I agree with Bea keep doing what your doing, she will quickly realize that your hands will not hurt her or grab her, I have a similar problem with Georgie she doesn't like to step up either she will put her head right down to avoid having to do it but I just continue to make her do it I know it sounds mean but its not I just keep my finger there and keep saying step up once she realizes my finger is not moving she gets on and then I praise her big time.


----------



## Bea (Jul 26, 2007)

laurago said:


> I have a similar problem with Georgie she doesn't like to step up either she will put her head right down to avoid having to do it


She's not begging a head scratch is she.  Cookie used to do that, where i would offer her my finger to get her to step up and right away her head went down for a scratch. 
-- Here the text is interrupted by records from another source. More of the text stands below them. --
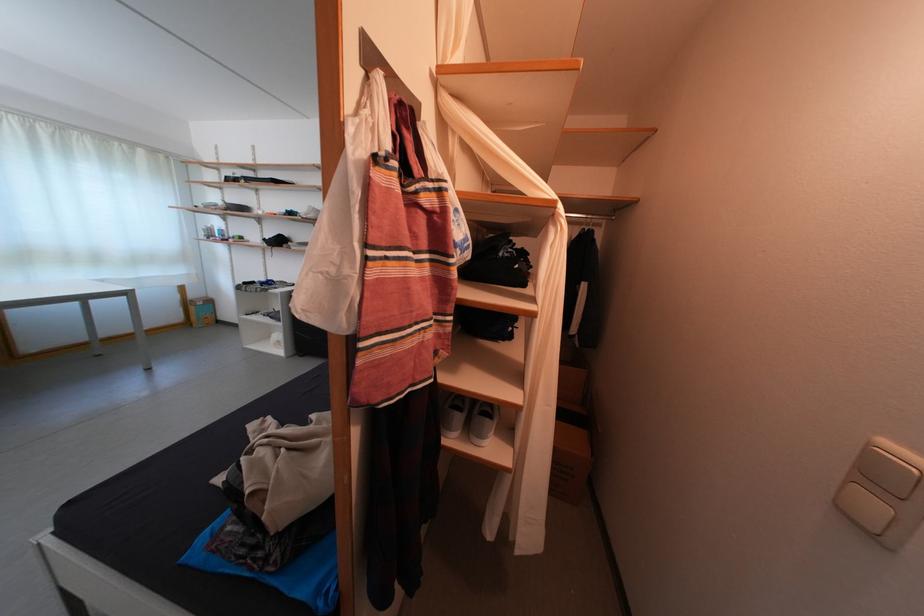
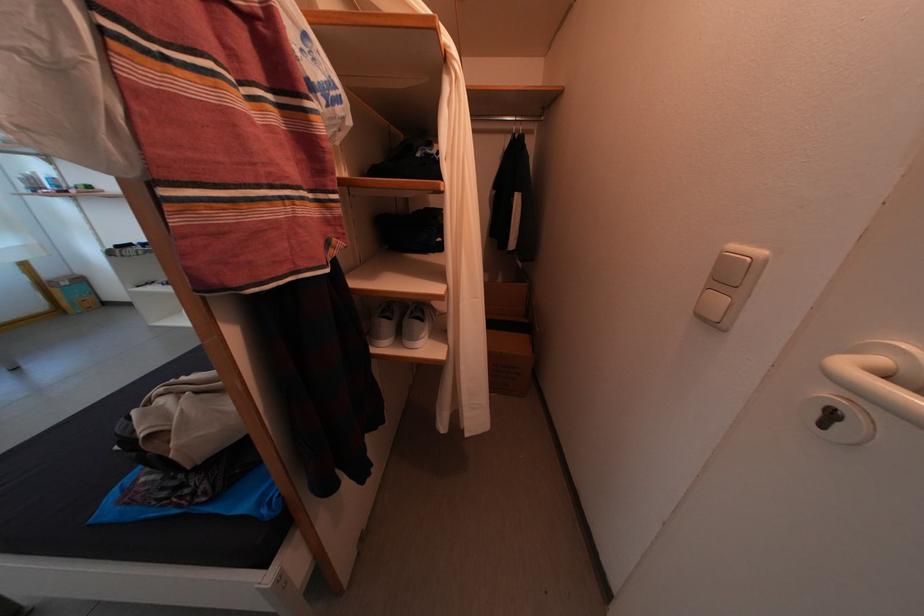
The point at [492,440] is marked in the first image. Where is the corresponding point in the second image?

(423, 344)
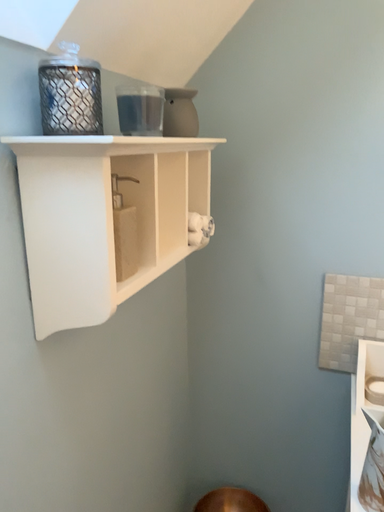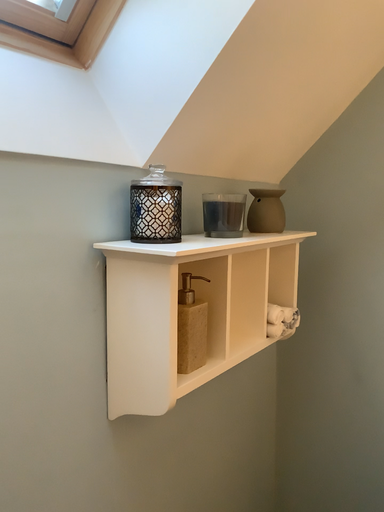
Question: Which way did the camera rotate in the video?

Choices:
 (A) rotated upward
 (B) rotated downward

Answer: (A)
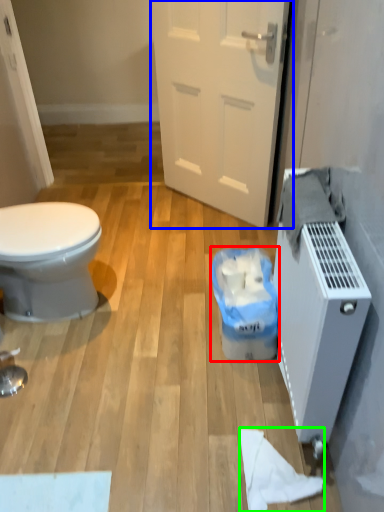
Question: Which is farther away from garbage (highlighted by a red box)? door (highlighted by a blue box) or toilet paper (highlighted by a green box)?

Choices:
 (A) door
 (B) toilet paper

Answer: (A)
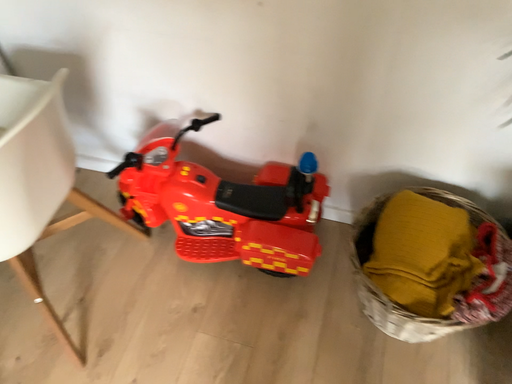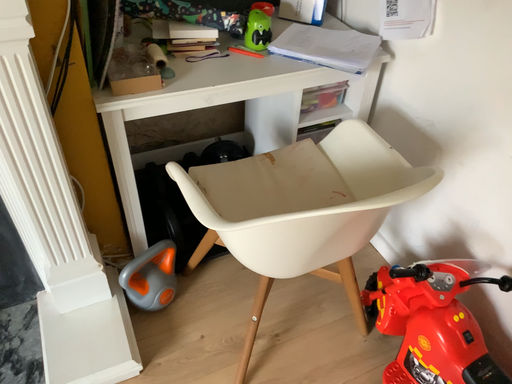
Question: How did the camera likely rotate when shooting the video?

Choices:
 (A) rotated downward
 (B) rotated upward

Answer: (B)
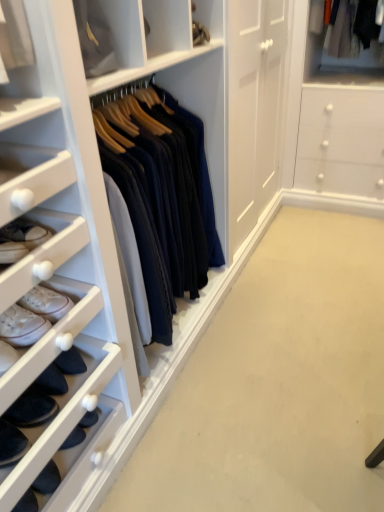
Question: In terms of size, does matte white cabinet at upper center appear bigger or smaller than dark blue suede shoe at lower left, which is counted as the 2th footwear, starting from the top?

Choices:
 (A) small
 (B) big

Answer: (B)

Question: Considering their positions, is matte white cabinet at upper center located in front of or behind dark blue suede shoe at lower left, which is counted as the 2th footwear, starting from the top?

Choices:
 (A) front
 (B) behind

Answer: (B)

Question: Considering the real-world distances, which object is closest to the matte white cabinet at upper center?

Choices:
 (A) white leather sneakers at lower left, arranged as the second footwear when ordered from the bottom
 (B) dark blue suede shoe at lower left, which is counted as the 2th footwear, starting from the top

Answer: (A)

Question: Which of these objects is positioned closest to the white leather sneakers at lower left, arranged as the second footwear when ordered from the bottom?

Choices:
 (A) dark blue suede shoe at lower left, placed as the 1th footwear when sorted from bottom to top
 (B) matte white cabinet at upper center

Answer: (A)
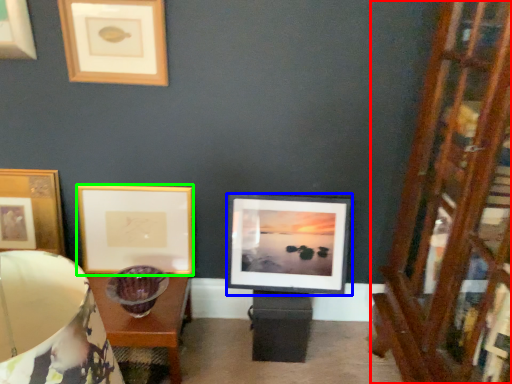
Question: Considering the real-world distances, which object is closest to dresser (highlighted by a red box)? picture frame (highlighted by a blue box) or picture frame (highlighted by a green box).

Choices:
 (A) picture frame
 (B) picture frame

Answer: (A)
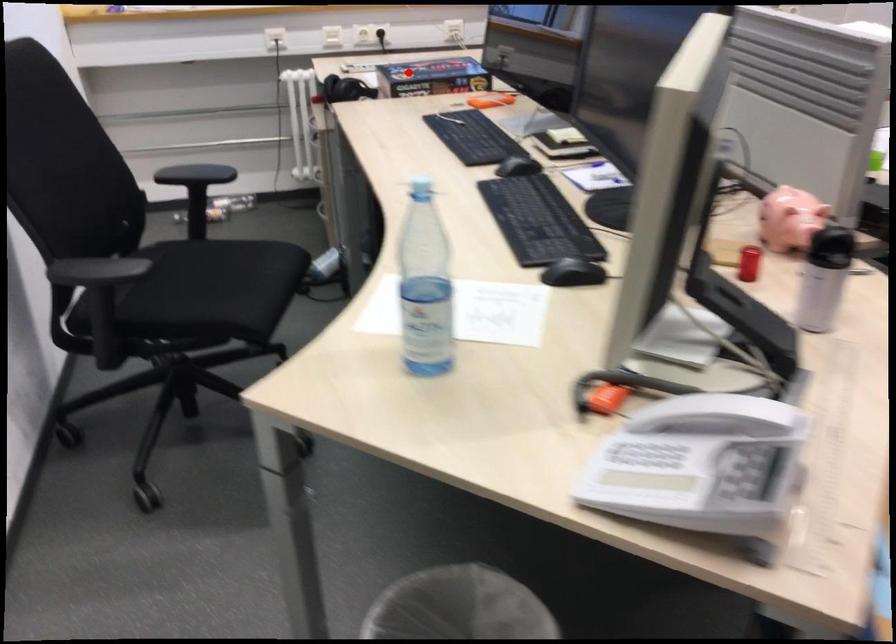
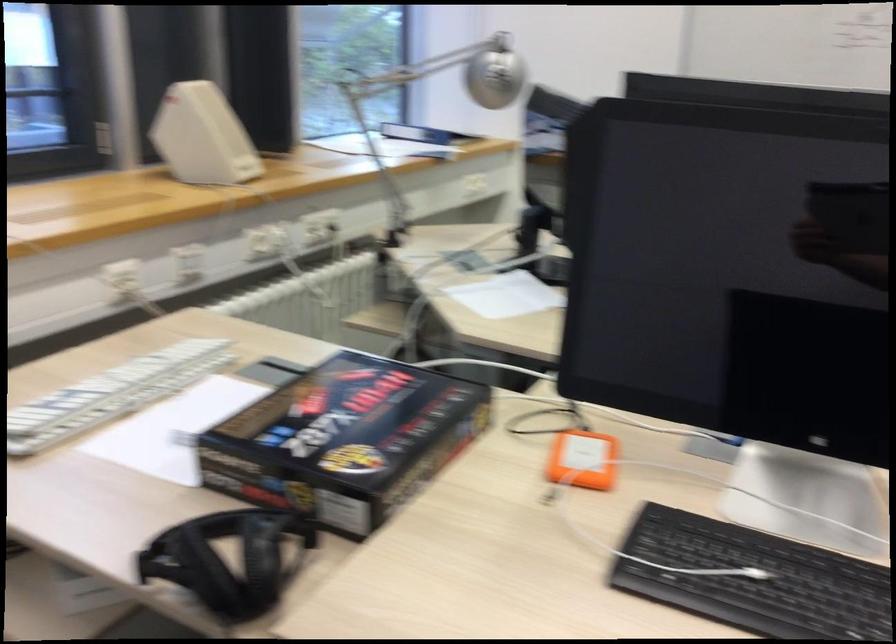
Question: I am providing you with two images of the same scene from different viewpoints. A red point is marked on the first image. At the location where the point appears in image 1, is it still visible in image 2?

Choices:
 (A) Yes
 (B) No

Answer: (A)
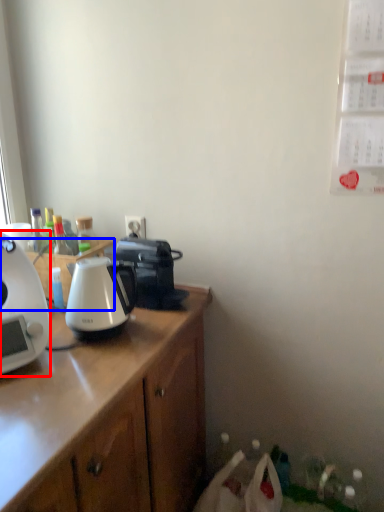
Question: Which point is closer to the camera, coffee maker (highlighted by a red box) or desk (highlighted by a blue box)?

I think disliking hands but liking people is a pretty common thing in birds. For example, my aviary birds will often happily fly to my shoulder and chew my clothes, but if i get my hands too close they fly off scared. Hands must just have that scary look about them.


----------



## Plukie (Aug 26, 2007)

LOL!! Well, I would have thought my face would have been the most scariest thing about me, but Dooby seems to land on my glasses ok. LOL!!!

Thanks for the advice, I'll just keep doing what I'm doing then. Just one thing, when it's time for her to come out of her cage, do you think I should make her get on my finger to come out, rather than just open the door and let her come out when she's ready? Now, I've typed that, it sounds pretty logical really that that is what I should do. Doh!


----------



## Laura (Jul 30, 2007)

I thought she was doing that but I am not so sure, if i try to make her step up she will hiss and bluff bite me  and run away...lol or put her head down I think she is going through a grumpy period seems the older she gets the grumpier she is but I love her anyways.



Plukie said:


> Dooby seems to land on my glasses ok. LOL!!!


Both my tiels LOVE my glasses...lol Ollie likes to sit and look at himself and Georgie loves to chew on them


----------



## Plukie (Aug 26, 2007)

LOL!!! It's a little bit off putting though isn't it, when you're sitting typing at the computer and you have a Tiel perched on your glasses. LOL!!!


----------



## Laura (Jul 30, 2007)

LOL it really is when your trying to do something and there they are hanging all over your glasses...hehe when they look right in the lens and see themselves I keep thinking there going to think its another tiel and try and get at it


----------



## Bea (Jul 26, 2007)

Plukie said:


> Just one thing, when it's time for her to come out of her cage, do you think I should make her get on my finger to come out, rather than just open the door and let her come out when she's ready? Now, I've typed that, it sounds pretty logical really that that is what I should do. Doh!


Sounds like a plan!  

I think most birds love glasses, Bailee is usually scared of new people, but my grandpa visited the other week and Bailee went right over and started licking his glasses.  They probably think they're a special tiel toy you've put on your face for their playing pleasure.


----------



## birdieness (Jul 28, 2007)

Hugs will grab onto my glasses any chance he gets. Its cute but you get pretty dizzy trying to watch him when he is that close up.


----------



## Plukie (Aug 26, 2007)

Well, I've persevered with Dooby today, she has been a bit better and has actually stood on my finger for a split second a couple of times. She's still very nervous of them, but it's early days. I think with a bit of patience and a lot of millet, we'll get there. She's so good otherwise.


----------



## Laura (Jul 30, 2007)

good to hear she is making progress


----------



## birdieness (Jul 28, 2007)

Your going great. With in time you will have a sweet little baby


----------



## Bea (Jul 26, 2007)

That's great, any progress is great!


----------



## Rosie (Aug 27, 2007)

Well done, slow and steady wins the race!


----------